The Glorious Damnation of Eddie Small

Wed 5th – Sat 22nd August 2015


Rowena Henley

at 08:17 on 20th Aug 2015



Eddie Small is a boy with big dreams. Though lacking in any kind of conscientious determination, he sees himself as future of bluegrass music, the ‘King of the South’. Zut Alors’ musical follows the story of a character who decides to take the easy way out, making a Faustian-esque pack with a country western Mephisto. Eddie gets the fame and fortune he had always wanted (though never worked for), but slowly realises that the sacrifices he made were in no way worth it.

The Glorious Damnation Of Eddie Small is consistently engaging. The story has an interesting edge, taking a traditional tale and transforming it into a relevant rendition. The style of the piece was certainly unique: the ensemble work as both our narrators and our characters. The breach of the fourth wall felt a little uncomfortable at first, as it was difficult to know where we stood as spectators and how this technique would work within the piece as a whole. However, the audience engagement became more relevant and more helpful as the piece progressed. Without this narration, life may have been a little difficult. At points, the performance was a little difficult to work out and there seemed to be discrepancies in terms of plot development.

The acting was admirably impressive throughout and every actor within the company should be congratulated for their contribution. The cast had a great chemistry, working well to create settings and atmosphere simply through their ability to adapt to different scenes cohesively. Lizzie Bourne, playing Eddie’s manager Jo, was the stand out performer of the evening. Bourne had a type of naturalism that would not be out of place on a West End stage and was completely convincing in her role as the ambitious, and somewhat obsessive, managerial role.

The most impressive element of the evening, however, was most certainly the singing and instrumentals, carried out impeccably by each cast member. I genuinely enjoyed every single song during The Glorious Damnation Of Eddie Small. They captured the gritty passion of bluegrass, whilst still allowing it to be appropriate for the type of audience one might find at a musical theatre performance. The ability of each performer, especially those on guitar, was truly astounding and the melodic interludes they provided worked very effectively to break up the narrative and interject the piece with an infectious sense of soul.

The Glorious Damnation Of Eddie Small is a production you will find hard not to enjoy. Though more could have been done in terms of character development and plot consistency, the show was entertaining from start to finish and well worth a watch this Fringe.


Flo Layer

at 10:43 on 20th Aug 2015



Zut Alors Theatre’s new and original bluegrass musical traces the tale of down-and-out Eddie Small, who jumps at the chance to make a pact with the devil in a last bid to become a world-famous bluegrass musician.

Despite its fairly clichéd Faustian plot this show has a refreshing and brilliant take on the traditional musical form.
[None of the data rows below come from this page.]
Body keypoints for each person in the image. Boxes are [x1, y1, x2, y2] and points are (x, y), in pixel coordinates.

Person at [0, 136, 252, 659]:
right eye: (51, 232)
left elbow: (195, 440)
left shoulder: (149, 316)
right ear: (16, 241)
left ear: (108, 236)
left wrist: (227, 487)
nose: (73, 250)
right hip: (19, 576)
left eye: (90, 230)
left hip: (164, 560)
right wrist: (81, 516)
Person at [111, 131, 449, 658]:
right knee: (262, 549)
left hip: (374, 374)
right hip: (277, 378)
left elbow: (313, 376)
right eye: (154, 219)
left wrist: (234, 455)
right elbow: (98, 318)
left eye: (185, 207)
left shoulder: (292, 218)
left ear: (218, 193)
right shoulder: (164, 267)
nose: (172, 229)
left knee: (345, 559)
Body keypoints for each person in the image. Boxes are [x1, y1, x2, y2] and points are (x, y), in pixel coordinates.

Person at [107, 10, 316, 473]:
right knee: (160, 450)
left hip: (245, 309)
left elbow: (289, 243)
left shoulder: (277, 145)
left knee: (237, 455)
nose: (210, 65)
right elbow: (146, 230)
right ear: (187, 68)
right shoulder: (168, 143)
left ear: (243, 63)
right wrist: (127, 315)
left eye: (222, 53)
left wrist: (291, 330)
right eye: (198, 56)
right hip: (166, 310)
Inspired by the sounds of bluegrass, this show delivers one finger-snapping number to the next in quick time.

There was a fairly unusual and slightly awkward opening to the show; the audience entered to music played by the cast on stage, who informed us “We had to write a lot of songs for this show, and this is one of our favourites.” I felt a little as if I had intruded on a group singalong and when the narrators started addressing the audience directly it all felt a little too familiar. Sometimes it’s nice to hide behind the fourth wall!

Yet this awkwardness gradually dissipated throughout the performance; clearly the cast had a lot of fun preparing for this show, and their enjoyment seeped into their performance. Their enthusiasm was infectious and made for an enjoyable show.
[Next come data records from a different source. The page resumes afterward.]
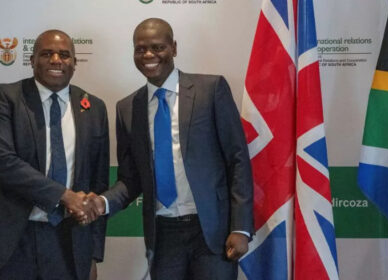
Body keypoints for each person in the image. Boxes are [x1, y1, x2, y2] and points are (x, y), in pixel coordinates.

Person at [86, 18, 254, 279]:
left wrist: (241, 227)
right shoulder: (127, 107)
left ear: (174, 48)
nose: (149, 55)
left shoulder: (210, 90)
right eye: (140, 49)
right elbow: (131, 179)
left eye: (158, 47)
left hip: (212, 230)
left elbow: (238, 159)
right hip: (163, 235)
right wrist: (102, 202)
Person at [0, 30, 109, 280]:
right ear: (32, 60)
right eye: (47, 54)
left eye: (64, 54)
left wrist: (92, 254)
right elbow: (4, 162)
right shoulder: (7, 98)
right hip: (14, 241)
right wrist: (64, 196)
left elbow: (99, 183)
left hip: (69, 243)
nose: (56, 60)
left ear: (74, 63)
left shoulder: (94, 107)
Sam O’Hanlon starred as Eddie and he carried the dark and troubled character very well. It helped of course that his guitar playing and showmanship was excellent. Yet Lizzie Bourne deserves special mention for her incredibly convincing portrayal of Eddie’s manager Jo, a versatile and highly-strung character. There were also some brilliant interactions between characters. An incredibly awkward date was strung out with careful and excruciating timing, and Eloise Kay performed the shy and endearing sister with elegance.
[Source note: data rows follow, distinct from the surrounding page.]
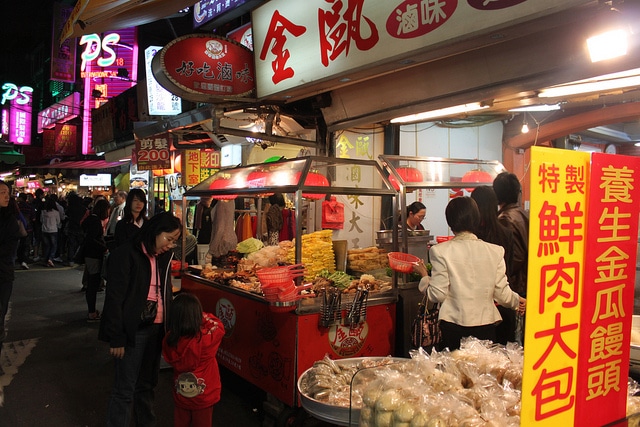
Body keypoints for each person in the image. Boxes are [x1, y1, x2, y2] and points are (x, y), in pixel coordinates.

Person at [99, 212, 181, 427]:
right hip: (133, 330)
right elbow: (114, 299)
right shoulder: (125, 254)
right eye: (169, 239)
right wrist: (117, 337)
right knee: (124, 389)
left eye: (174, 241)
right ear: (155, 231)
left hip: (157, 329)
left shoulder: (163, 257)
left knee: (147, 385)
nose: (170, 245)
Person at [413, 196, 525, 351]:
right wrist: (517, 301)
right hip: (486, 326)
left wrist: (425, 277)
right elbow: (502, 294)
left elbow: (437, 295)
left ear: (450, 222)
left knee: (454, 373)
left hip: (453, 327)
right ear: (476, 219)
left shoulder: (440, 251)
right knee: (481, 373)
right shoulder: (495, 251)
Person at [162, 293, 225, 427]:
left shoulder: (170, 340)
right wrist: (199, 316)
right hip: (204, 397)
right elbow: (218, 326)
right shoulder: (206, 340)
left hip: (181, 396)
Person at [471, 186, 517, 344]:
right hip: (504, 304)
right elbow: (508, 268)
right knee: (502, 363)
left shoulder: (474, 236)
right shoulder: (506, 233)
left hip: (480, 312)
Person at [493, 172, 529, 299]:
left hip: (516, 285)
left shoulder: (505, 219)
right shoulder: (524, 214)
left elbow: (514, 258)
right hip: (527, 282)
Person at [0, 181, 21, 375]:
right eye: (2, 193)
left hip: (3, 275)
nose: (7, 196)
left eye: (8, 192)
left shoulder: (10, 221)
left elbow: (9, 251)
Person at [82, 198, 110, 321]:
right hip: (93, 255)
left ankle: (91, 311)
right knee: (93, 283)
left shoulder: (91, 219)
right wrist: (104, 248)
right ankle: (92, 312)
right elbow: (92, 239)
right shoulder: (95, 221)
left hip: (89, 255)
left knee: (92, 283)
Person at [64, 192, 88, 267]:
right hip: (81, 228)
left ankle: (71, 260)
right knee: (80, 244)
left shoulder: (70, 208)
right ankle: (80, 258)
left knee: (71, 244)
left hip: (72, 227)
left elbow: (66, 216)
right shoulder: (83, 209)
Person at [41, 196, 62, 267]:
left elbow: (41, 220)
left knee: (47, 246)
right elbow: (58, 221)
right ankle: (50, 258)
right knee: (54, 246)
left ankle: (46, 260)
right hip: (53, 230)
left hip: (44, 230)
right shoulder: (56, 212)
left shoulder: (43, 212)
Every cast member could sing and play with impressive confidence. It was a special moment when Connor Arnold whipped out a banjo at the back of the stage; this is a musical with a refreshing take on talented onstage musical production.

Designer Anna Driftmier should also be congratulated for an inspiring stripped-back set. The wooden aesthetic really worked well, and for a Fringe show this sort of quality is really great to see.

Personally I can’t admit to being a huge Bluegrass fan, yet in this show James Macdonald and Dan Glover have composed some absolutely brilliant songs that are bound to leave you with a swing in your step for a little while afterwards. Perhaps the venue had fairly damp acoustics, or it might have been owed to the acoustic set, but occasionally the actors’ voices were lowered to a barely audible level which was a shame.

The Glorious Damnation of Eddie Small is a truly refreshing new musical and it is definitely worth taking an hour of your time to sit back and enjoy the bluegrass brilliance.